My Grandfather Would Have Shot Me: A Black Woman Discovers Her Family’s Nazi Past by Jennifer Teegee and Nikola Sellmair



                Jennifer Teegee was browsing through the library in Hamburg when she came across a book titled I Have to Love My Father, Don’t I? The Life Story of Monica Goeth, Daughter of the Concentration Camp Commandant from “Schindler’s List.” Monica Goeth is Jennifer’s biological mother. Monica placed Jennifer in an orphanage when she was an infant and she had been adopted at the age of 7. She never had a great relationship with her mother, but she did love the company of her maternal grandmother, Irene. Irene was the woman who loved Amon Goeth, the Commandant. Now all Jennifer has is questions about her family, about her life, about the grandfather she saw portrayed in a movie by Ralph Fiennes. He was the man shooting people in the camp from his window. She writes “He in his black uniform with its death-heads, me the black grandchild. What would he have said to a dark-skinned granddaughter, who speaks Hebrew on top of that? I would have been a disgrace, a bastard who brought dishonor to the family. I am sure my grandfather would have shot me.” Now Jennifer is trying to put the pieces of her family’s history together. This memoir is her journey to discovering the secrets she had never been told.
                What does your family legacy say about you? How does the past actions of family members dictate the rest of your life? Should it even have an effect on your life? These were a few of the questions Jennifer wrestled with throughout this memoir. She felt as if her life was split in two: the time before knowing and the time after. What was amazing is the life she chose to have before knowing about her grandfather. She lived in Israel, learned Hebrew, studied the Holocaust, volunteered and had Jewish friends. But what does any of that mean now, after knowing the horror that your grandfather put people through. These are somewhat unanswerable questions. But through this memoir you can see how she learned to cope and live with her family’s history. The love of the family that adopted her and had been a part of her life for three decades helped. But this was a journey she had to take on largely by herself.

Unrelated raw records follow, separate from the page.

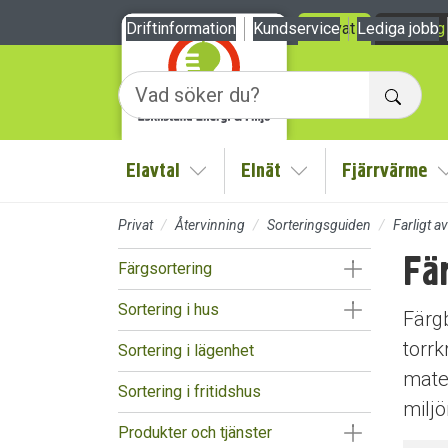
Till sidans huvudinnehåll
Driftinformation
Kundservice
Privat
Lediga jobb
Företag
Sök
Elavtal
Elnät
Fjärrvärme
Visa/Göm undermeny
Visa/Göm undermen
Privat
Återvinning
Sorteringsguiden
Farligt av
Fä
Visa/Göm un
Färgsortering
Visa/Göm un
Sortering i hus
Färgb
torr
Sortering i lägenhet
mater
Sortering i fritidshus
milj
Visa/Göm un
Produkter och tjänster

                This memoir brings up so man valid points. It’s hard to describe. If you have someone in your family who has done terrible things, should you be held accountable? Is that a weight others should have to carry? What about others who were ambivalent to the things around them like Irene, Jennifer’s biological grandmother? She was living with Amon outside of the concentration camp. How should Jennifer feel about her, especially when she had such fond memories of her grandmother? It’s so complicated and there are no easy answers but her journey is something I can recommend others read. There is a lot of introspection, a lot of research and a certain amount of acceptance. This really is the story of her life and how this new knowledge changed everything for her. My biggest complaint comes from the way this memoir is presented: Jennifer writes part of it in first person narrative while other, more factual, parts are written by Sellmair. These different narratives were present in each chapter and it was really awkward. The choice of format made me rate this a little lower because reading the memoir like this did get tiresome. Still will recommend this and give it 3.5 out of 5 stars.